DeFi Markets Update 2026-05-15
Steakhouse Growth, EtherFi New Markets, Are Stablecoins Stable?
Welcome to another DeFi Markets Update—your no-nonsense briefing on the cryptobanking plumbing and market pulse.
Steakhouse Continues to Grow After the Spring of Exploits
We all know Q1 2026 was a rough period for DeFi lending, with multiple collateral and lending incidents across the market. At Steakhouse, we are proud to say our vaults recorded less than $0.1 of bad debt across the period, while total deposits have continued growing.
We are now the only curator managing more than $1B on Morpho and are steadily approaching $2B in total vault deposits.
Morpho V2 adoption also continues to scale, with Steakhouse leading V2 vault TVL. Users with V1 positions can migrate into equivalent V2 vaults with similar risk-return profiles through the Steakhouse App, including Box Vaults for Term and Turbo strategies. [read more here]
Steakhouse now curates around Two-Thirds of total USDC TVL on Morpho on all chains. Our Prime USDC vault on Base is also the largest vault on Morpho and was used as a benchmark in Morpho’s Q1 report.

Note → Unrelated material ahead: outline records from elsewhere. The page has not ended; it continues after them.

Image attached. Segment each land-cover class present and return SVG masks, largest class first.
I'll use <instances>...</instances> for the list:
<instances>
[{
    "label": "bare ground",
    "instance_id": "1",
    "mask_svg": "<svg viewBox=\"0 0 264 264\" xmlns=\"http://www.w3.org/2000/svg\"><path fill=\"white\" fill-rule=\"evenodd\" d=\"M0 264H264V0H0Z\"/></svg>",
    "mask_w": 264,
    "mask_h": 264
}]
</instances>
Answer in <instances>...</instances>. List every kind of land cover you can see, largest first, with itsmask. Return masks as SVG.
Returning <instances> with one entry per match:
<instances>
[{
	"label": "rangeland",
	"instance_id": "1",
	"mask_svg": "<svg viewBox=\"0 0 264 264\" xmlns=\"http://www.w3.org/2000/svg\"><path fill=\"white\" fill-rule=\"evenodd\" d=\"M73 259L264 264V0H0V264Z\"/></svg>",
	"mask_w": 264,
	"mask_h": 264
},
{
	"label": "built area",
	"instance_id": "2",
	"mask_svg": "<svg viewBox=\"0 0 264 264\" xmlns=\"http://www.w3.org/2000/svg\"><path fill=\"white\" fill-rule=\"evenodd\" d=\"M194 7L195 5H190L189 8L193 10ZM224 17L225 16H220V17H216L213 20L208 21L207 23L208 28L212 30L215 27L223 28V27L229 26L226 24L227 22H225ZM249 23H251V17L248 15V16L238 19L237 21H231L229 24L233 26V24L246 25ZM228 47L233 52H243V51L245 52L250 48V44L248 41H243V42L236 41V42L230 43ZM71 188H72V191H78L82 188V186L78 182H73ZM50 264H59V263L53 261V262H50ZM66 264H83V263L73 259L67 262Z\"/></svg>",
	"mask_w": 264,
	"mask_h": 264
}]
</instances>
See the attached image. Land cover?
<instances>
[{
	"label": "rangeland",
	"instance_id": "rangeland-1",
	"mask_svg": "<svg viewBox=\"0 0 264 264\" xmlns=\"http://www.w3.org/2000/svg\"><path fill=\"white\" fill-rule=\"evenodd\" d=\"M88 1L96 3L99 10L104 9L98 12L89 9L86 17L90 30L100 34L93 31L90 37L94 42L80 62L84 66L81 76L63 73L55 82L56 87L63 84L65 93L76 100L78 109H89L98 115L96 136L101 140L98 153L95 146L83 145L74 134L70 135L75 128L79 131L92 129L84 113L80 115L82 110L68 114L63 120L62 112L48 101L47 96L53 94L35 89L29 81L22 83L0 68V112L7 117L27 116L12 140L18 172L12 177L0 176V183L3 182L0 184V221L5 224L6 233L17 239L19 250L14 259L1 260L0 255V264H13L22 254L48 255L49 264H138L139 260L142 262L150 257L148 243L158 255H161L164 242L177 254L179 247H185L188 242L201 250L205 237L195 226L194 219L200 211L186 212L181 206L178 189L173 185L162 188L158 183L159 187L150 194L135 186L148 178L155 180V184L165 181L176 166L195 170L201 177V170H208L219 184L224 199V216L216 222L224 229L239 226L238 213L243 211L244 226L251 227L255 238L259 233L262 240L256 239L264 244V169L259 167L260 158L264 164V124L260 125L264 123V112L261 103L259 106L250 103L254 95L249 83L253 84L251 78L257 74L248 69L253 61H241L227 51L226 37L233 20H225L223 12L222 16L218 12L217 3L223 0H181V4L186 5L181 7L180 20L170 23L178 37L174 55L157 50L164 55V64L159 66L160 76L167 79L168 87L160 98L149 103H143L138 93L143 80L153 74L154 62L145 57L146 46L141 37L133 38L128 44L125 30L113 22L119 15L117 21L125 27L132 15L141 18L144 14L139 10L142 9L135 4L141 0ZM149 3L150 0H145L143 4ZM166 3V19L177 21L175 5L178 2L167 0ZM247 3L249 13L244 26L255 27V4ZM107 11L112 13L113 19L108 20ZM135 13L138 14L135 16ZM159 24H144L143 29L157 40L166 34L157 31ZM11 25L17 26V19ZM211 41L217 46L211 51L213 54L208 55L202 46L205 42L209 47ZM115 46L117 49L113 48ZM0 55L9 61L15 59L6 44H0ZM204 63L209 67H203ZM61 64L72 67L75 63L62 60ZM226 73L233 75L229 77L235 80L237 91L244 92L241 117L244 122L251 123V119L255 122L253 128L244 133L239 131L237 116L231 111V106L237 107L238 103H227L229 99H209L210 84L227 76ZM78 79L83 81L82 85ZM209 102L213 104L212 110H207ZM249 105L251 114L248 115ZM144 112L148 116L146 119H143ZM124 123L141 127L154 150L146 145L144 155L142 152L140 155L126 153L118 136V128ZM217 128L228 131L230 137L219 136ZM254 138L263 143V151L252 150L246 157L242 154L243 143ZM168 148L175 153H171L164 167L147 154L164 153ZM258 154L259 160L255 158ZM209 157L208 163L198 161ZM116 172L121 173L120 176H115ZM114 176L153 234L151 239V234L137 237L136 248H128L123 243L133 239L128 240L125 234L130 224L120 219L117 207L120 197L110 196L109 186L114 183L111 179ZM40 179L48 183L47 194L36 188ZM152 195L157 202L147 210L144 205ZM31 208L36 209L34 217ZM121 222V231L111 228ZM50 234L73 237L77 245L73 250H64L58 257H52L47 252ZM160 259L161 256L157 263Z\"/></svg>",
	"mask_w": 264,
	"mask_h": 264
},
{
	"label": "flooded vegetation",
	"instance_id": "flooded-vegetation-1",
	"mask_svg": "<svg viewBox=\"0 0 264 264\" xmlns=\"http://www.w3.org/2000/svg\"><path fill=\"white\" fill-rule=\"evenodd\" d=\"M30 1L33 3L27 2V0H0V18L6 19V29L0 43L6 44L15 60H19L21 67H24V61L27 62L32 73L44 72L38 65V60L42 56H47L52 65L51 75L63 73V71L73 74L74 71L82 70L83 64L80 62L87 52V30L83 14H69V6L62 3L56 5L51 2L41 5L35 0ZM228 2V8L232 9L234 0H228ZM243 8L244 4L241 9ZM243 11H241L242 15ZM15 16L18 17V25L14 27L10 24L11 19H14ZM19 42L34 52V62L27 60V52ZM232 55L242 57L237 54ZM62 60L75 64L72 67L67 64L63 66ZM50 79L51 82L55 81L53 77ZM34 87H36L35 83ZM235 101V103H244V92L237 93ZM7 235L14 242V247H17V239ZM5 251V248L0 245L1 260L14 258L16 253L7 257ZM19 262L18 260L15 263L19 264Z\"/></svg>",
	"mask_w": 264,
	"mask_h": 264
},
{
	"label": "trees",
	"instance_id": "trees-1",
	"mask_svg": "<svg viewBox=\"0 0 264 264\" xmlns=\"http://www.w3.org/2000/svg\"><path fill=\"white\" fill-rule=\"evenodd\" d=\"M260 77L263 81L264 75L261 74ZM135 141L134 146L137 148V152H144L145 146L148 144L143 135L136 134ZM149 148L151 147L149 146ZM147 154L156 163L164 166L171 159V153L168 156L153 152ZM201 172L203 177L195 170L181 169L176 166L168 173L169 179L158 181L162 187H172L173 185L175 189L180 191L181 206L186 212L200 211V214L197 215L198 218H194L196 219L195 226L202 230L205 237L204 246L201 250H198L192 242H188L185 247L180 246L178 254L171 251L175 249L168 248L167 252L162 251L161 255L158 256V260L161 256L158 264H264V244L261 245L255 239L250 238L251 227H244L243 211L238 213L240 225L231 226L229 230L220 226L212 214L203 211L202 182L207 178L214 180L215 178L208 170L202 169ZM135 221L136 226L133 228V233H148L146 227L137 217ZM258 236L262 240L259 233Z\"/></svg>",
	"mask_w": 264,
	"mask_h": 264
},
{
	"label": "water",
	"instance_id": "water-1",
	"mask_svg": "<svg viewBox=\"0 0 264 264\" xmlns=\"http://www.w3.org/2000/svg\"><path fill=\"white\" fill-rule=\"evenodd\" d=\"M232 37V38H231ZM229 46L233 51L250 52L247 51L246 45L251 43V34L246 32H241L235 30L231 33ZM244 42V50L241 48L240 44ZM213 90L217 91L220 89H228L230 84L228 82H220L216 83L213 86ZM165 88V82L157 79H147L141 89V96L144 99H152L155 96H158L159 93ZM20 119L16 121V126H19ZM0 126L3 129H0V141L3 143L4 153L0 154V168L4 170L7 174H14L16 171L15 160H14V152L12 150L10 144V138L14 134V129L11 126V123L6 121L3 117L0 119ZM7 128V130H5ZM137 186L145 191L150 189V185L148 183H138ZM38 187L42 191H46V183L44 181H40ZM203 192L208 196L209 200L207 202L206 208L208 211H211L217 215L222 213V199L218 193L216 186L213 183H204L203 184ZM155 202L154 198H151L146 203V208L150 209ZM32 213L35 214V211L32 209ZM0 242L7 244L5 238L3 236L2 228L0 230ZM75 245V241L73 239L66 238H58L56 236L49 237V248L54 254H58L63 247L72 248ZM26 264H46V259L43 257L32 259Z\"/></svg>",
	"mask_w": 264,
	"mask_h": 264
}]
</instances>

The spread between our Base Prime USDC and High Yield USDC vaults is widening again and is now above 2%. Prime continues to offer the more conservative USDC exposure, while High Yield rewards users willing to take on a broader collateral mix.
EtherFi: New Markets coming to Morpho
Steakhouse vaults are onboarding weETH from EtherFi as eligible collateral across both ETH and USD lending markets. This includes new weETH/USDC, weETH/USDT and weETH/ETH markets deployed using our meta oracle setup.
The review was benchmarked against both the internal Steakhouse risk framework and Lido’s wstETH architecture, which serves as the engineering baseline for Prime vaults. weETH was previously only eligible in Steakhouse High Yield vaults, but after the hardening process it now meets the threshold for Prime inclusion, positioning it as a more institutionally-grade collateral asset.
EtherFi strengthened governance by moving key powers behind longer timelocks, expanding multisigs with external signers, and reducing instant internal control over upgrades. Additionally, after the rsETH bridge exploit, EtherFi hardened its LayerZero setup by pinning message libraries and DVNs, requiring 4/4 DVN approval, and adding stricter rate limits to reduce exploit damage.
Before the new Prime markets went/go live, they entered a 7-day Steakhouse timelock period during which vault users could veto the onboarding through the Aragon DAO mechanism.
Are Stablecoins Actually Stable?
A new IMF paper, ‘Making Stablecoins Stable’, argues that stablecoin stability depends on the reserve structure behind the peg. Stablecoins have grown from a crypto-native settlement tool into a large dollar-denominated money layer, with most supply concentrated in fiat-backed assets and dominated by USDC and USDT. As stablecoins move further into payment regulation after the GENIUS Act, the key question becomes whether reserve structures can support 1:1 redemption during stress.
Stablecoins promise 1:1 redemption, while issuers back liabilities with assets carrying credit, liquidity or duration risk. The 2023 USDC depeg after Circle’s exposure to SVB showed that high-quality reserve structures can still face confidence shocks when part of the backing sits inside the banking system. The peg therefore depends on solvency, liquidity and market confidence during redemption stress.
However this raises an obvious question: How relevant is this for today’s market, given that USDC has highly cash-like backing and USDT reports a large share of cash-equivalent reserves?
The authors use central bank money as the benchmark for stability: instant redemption at par, deep liquidity and no-questions-asked acceptance. In our view, this comparison is too narrow, as almost no one holds central bank money at scale. The more relevant comparison is with commercial banks, which are also regulated private entities issuing money-like instruments used across payments and savings.
Under that comparison, regulated stablecoins have a stronger structural argument. GENIUS and MiCA-style frameworks push issuers toward cash, short-term government debt and other highly liquid reserve assets. Banks, by contrast, issue money-like deposits against a broader and less liquid asset base. Therefore, regulated stablecoins may already have safer and more liquid reserve backing than traditional bank deposits, which challenges the paper’s framing of stablecoin stability.
The more interesting policy question is whether stablecoins are being held to a higher standard than the banking system they are compared against. Large issuers already show that highly liquid reserve structures can still be profitable at scale. Like USDT, which has built a significant excess reserve buffer, giving token holders an additional layer of protection before liabilities are impaired. The debate should therefore distinguish fully reserved payment money from fractional-reserve bank money as stablecoins move further into mainstream payments.